The Rise of Canal Tours in Hawaii
Destination & Tourism Will McGough July 10, 2018

At the end of 2016, Hawaii’s last sugar cane plantation closed on Maui, marking the end of an era.
The closing had far-reaching impacts across Hawaii, evoking all kinds of emotions from people whose lives it shaped. I read reflections about its rise and fall, recounting landmarks like the 1875 treaty that gave Hawaii duty-free access to the U.S. market in exchange for Pearl Harbor, or sugar cane's role in ancient Hawaii, before its commercialization. Most people forget that it was one of the original canoe plants brought here by the Polynesians some two thousand years ago.
Though one era of sugar cane has ended, rest assured a new era has started off in earnest. Other uses for the cane itself have sprung up. Manulele Distillers, for example, turns native strains of sugar cane into single-varietal rum, made without the use of molasses. The old sugar cane railway on Oahu’s west side has become a historic, scenic railroad tour.

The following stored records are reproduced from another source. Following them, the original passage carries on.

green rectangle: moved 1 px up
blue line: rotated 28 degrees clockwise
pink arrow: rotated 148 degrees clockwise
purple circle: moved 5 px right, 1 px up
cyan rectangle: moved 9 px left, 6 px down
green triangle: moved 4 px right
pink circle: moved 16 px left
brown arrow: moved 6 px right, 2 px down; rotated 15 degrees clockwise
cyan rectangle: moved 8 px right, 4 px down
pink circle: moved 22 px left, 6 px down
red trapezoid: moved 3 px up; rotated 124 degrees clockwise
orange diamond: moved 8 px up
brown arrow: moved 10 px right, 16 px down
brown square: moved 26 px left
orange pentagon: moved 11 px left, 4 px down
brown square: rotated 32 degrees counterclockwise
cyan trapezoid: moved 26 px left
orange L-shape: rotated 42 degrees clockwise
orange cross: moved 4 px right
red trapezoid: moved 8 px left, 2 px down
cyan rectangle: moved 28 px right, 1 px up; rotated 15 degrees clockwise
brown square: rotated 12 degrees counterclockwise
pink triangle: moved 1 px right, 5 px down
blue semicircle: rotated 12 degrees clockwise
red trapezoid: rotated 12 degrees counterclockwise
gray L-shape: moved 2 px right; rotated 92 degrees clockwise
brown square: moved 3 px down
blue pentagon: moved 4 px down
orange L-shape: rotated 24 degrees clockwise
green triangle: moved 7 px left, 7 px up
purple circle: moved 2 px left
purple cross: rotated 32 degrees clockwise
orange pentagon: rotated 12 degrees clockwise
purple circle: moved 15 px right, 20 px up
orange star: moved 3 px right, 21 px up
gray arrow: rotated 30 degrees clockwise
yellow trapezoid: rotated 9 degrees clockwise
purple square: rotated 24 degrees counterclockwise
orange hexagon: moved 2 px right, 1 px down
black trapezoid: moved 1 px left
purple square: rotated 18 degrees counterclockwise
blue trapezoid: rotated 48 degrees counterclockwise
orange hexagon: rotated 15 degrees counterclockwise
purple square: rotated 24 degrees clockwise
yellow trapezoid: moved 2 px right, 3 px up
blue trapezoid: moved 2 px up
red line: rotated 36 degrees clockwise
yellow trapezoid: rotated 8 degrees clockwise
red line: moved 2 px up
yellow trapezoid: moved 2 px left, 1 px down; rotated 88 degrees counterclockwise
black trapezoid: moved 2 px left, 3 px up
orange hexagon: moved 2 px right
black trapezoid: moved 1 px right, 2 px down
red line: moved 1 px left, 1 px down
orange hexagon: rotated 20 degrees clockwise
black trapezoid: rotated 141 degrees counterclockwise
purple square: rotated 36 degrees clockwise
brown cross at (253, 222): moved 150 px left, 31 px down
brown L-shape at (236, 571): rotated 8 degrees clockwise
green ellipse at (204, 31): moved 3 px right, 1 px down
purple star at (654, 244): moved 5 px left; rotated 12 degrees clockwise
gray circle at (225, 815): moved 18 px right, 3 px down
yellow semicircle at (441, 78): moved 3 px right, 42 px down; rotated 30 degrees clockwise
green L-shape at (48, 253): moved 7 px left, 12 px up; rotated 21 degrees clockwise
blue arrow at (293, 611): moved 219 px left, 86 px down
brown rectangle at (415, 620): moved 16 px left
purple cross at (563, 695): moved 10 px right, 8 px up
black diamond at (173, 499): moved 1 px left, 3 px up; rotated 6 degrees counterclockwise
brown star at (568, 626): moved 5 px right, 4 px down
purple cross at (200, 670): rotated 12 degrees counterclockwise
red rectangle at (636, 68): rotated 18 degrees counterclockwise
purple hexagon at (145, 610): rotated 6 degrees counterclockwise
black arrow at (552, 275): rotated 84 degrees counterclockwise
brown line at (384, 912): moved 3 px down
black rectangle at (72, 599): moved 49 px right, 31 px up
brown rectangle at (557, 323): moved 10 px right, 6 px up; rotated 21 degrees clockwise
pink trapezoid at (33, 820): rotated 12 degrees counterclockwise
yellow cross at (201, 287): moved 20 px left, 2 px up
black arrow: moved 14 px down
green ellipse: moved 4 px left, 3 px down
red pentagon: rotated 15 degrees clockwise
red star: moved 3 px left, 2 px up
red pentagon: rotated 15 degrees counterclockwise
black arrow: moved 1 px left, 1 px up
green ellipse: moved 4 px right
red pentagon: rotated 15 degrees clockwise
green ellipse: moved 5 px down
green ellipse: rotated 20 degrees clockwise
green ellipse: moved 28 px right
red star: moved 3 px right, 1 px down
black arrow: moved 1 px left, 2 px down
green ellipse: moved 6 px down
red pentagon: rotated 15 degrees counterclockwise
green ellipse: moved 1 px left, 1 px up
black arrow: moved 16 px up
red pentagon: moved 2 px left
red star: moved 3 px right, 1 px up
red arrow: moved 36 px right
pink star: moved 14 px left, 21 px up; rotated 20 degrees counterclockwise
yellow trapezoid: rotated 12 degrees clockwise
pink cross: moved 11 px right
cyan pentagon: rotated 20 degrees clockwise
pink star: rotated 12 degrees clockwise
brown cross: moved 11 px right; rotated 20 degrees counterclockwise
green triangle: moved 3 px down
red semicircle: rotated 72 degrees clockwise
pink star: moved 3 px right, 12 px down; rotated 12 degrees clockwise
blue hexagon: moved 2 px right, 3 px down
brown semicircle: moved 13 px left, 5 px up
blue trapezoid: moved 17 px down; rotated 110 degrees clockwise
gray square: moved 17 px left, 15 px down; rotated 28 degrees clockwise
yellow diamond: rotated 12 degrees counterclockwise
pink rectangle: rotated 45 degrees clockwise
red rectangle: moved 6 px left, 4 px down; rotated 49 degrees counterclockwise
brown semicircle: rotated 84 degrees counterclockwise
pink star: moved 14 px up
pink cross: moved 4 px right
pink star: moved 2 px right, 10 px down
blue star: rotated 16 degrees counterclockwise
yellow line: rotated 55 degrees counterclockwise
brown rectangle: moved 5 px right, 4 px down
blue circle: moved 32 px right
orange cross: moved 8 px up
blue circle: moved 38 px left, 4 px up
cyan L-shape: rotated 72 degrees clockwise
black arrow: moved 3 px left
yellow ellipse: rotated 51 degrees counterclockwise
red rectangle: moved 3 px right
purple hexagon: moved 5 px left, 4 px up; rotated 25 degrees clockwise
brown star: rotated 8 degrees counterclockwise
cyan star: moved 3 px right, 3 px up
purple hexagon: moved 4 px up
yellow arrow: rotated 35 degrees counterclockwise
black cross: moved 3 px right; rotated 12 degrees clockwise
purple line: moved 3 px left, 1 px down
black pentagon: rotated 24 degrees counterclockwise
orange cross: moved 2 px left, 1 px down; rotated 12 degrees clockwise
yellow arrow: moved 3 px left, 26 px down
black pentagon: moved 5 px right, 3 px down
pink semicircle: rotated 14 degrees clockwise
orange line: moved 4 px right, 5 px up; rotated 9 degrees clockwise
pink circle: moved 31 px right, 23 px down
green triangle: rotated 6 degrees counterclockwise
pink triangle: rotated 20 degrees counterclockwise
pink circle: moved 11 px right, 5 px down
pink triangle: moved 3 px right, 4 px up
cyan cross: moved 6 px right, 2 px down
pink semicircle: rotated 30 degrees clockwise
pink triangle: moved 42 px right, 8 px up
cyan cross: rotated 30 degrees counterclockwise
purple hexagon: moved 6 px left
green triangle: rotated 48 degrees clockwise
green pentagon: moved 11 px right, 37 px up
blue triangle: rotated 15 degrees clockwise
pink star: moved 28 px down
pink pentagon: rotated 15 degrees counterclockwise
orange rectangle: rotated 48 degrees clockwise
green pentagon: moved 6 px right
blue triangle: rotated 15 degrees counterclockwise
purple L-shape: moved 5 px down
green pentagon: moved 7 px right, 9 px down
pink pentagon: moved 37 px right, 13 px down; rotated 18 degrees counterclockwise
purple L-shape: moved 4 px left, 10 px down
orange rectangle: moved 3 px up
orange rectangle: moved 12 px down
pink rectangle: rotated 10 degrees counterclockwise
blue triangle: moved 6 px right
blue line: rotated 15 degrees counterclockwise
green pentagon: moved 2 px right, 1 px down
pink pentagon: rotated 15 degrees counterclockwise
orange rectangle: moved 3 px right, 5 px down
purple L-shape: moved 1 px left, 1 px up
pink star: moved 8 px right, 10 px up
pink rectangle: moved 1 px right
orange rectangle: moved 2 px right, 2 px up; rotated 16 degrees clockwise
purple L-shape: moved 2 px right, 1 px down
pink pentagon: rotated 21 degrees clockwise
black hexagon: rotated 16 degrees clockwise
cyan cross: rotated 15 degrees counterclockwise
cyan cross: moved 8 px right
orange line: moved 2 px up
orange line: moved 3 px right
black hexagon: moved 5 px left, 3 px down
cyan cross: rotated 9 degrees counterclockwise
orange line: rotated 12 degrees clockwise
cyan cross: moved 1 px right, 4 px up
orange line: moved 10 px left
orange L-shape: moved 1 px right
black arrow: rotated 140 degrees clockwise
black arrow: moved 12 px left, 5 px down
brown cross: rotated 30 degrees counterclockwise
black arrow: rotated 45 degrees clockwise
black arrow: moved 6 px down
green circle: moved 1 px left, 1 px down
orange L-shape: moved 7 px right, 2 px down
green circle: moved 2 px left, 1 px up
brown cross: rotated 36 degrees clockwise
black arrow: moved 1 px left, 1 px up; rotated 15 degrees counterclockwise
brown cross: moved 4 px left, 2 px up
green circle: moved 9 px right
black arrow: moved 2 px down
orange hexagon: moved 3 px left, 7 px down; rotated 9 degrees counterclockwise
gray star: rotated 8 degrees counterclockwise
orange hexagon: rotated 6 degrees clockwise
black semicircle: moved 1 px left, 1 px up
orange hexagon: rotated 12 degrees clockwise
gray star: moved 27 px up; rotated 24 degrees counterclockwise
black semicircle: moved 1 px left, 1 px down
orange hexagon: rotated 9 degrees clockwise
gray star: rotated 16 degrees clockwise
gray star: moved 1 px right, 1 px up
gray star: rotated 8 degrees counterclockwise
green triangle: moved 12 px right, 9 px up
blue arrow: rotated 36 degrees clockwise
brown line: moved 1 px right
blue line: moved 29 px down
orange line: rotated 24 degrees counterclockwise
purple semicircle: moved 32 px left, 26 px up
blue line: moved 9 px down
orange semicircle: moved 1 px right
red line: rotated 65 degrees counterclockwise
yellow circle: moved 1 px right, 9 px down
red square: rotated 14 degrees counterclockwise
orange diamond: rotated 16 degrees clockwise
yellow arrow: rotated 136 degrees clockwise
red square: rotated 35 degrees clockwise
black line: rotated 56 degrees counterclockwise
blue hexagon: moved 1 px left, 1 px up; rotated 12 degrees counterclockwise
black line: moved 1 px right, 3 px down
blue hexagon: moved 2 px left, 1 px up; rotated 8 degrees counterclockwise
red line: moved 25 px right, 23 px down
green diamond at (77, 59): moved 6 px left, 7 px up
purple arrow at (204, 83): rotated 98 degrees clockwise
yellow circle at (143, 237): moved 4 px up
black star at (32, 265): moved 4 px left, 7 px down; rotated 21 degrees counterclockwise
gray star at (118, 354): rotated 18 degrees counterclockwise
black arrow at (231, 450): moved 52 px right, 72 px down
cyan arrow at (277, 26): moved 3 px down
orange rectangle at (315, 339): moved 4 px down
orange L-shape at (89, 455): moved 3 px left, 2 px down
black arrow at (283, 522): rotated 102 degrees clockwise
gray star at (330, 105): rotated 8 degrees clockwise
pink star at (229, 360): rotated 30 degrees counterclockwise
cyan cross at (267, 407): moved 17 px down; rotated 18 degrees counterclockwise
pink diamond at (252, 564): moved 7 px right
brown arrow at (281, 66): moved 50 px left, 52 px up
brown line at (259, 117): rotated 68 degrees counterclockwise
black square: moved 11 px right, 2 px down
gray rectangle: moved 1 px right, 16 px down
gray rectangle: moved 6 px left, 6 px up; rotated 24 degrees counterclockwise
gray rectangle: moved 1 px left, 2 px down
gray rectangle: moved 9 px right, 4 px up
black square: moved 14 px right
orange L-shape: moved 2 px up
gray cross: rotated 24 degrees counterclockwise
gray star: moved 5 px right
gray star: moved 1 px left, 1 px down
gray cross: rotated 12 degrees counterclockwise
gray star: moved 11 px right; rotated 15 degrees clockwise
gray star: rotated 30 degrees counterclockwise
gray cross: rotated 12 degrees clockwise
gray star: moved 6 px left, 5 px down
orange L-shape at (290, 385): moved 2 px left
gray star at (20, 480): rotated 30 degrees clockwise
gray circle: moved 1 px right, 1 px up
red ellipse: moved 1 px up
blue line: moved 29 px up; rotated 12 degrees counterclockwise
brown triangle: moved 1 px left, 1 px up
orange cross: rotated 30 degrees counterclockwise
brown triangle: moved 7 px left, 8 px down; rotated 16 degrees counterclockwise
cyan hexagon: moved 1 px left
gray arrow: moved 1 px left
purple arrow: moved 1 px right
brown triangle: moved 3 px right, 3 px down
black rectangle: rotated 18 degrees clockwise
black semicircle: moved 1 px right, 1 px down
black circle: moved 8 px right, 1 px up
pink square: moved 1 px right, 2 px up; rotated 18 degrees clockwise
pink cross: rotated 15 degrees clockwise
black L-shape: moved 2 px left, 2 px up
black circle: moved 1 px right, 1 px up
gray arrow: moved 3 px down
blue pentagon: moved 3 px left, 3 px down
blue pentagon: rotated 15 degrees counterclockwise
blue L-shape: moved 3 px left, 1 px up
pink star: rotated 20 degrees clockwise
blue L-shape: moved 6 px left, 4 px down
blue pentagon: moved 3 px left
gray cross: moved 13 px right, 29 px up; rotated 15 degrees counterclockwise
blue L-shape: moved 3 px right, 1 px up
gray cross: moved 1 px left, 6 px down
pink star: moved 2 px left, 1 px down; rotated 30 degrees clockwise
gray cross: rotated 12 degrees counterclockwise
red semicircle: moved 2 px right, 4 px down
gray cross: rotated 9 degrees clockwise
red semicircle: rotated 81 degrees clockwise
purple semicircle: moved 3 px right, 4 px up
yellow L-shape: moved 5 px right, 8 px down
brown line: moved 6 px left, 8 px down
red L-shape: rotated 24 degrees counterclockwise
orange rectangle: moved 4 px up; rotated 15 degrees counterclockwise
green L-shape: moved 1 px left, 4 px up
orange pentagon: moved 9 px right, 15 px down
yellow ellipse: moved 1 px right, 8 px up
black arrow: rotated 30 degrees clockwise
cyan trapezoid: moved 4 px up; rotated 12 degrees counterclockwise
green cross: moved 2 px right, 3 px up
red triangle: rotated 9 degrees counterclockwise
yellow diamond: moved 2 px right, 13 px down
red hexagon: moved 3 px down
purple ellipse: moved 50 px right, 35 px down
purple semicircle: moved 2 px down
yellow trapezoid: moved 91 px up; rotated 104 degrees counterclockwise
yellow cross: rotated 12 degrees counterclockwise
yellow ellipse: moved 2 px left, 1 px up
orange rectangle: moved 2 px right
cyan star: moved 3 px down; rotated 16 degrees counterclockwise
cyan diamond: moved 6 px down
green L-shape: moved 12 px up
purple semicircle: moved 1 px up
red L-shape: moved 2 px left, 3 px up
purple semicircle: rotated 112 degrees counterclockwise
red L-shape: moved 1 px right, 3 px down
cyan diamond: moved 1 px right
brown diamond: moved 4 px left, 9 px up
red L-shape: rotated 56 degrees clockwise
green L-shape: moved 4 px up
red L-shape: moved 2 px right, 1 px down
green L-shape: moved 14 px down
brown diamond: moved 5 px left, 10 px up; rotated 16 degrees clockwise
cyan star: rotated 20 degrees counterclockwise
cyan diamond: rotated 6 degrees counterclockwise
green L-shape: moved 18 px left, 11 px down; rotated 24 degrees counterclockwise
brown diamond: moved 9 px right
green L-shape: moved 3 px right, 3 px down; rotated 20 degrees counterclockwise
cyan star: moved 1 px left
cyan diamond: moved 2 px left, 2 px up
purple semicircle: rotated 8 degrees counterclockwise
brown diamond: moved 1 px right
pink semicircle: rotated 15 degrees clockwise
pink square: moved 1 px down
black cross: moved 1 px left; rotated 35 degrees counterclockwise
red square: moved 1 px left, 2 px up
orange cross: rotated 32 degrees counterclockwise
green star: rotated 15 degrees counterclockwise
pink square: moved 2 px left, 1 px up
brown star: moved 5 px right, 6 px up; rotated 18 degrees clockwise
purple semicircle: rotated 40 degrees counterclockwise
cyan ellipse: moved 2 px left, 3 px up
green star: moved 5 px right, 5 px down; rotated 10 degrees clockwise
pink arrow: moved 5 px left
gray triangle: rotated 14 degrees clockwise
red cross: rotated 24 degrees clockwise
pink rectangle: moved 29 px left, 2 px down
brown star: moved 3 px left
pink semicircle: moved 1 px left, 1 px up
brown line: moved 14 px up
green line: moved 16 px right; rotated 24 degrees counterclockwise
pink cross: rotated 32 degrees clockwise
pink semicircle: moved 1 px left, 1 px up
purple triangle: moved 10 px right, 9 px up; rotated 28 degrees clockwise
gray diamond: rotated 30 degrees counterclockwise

Perhaps the most creative uses of the old sugar cane infrastructure can be found on Kauai and the Big Island.
The industry might be gone, but it left behind a myriad of tunnels and irrigation canals, built over the last century and a half to bring water from the high mountains to the fields along the coast (sugar cane is a very thirsty crop that requires a lot of water). When sugar cane companies closed down in Hawaii, they abandoned these canal systems. Here in the last few years, adventure companies have begun floating the old irrigation ditches, offering guests guided kayak or tube tours that provide both adventure and education.
Flumin’ Kohala on the north shore of the Big Island takes visitors on a four-man kayak through the extensive, 14.5-mile irrigation network of the Kohala Ditch that was built by Japanese workers more than 110 years ago. The Ditch features 45 tunnels and 20 flumes in total, and the tour takes you through a portion of them over the course of the two-hour adventure into the remote backcountry of the Kohala volcano.
Kauai Backcountry Adventures’ Tubing Tour on Kauai is a similar story, although instead of kayaks, visitors use tubes to explore the tunnels of the Lihue Plantation, built back in 1870. The waters on which you ride come from the top of Mount Waialeale, one of the wettest spots in the world.
Because of the combination of historical significance and modern-day exploration, these canal tours have caught steam in recent years, revived by the publicity and examination that the end of the sugar cane era brought.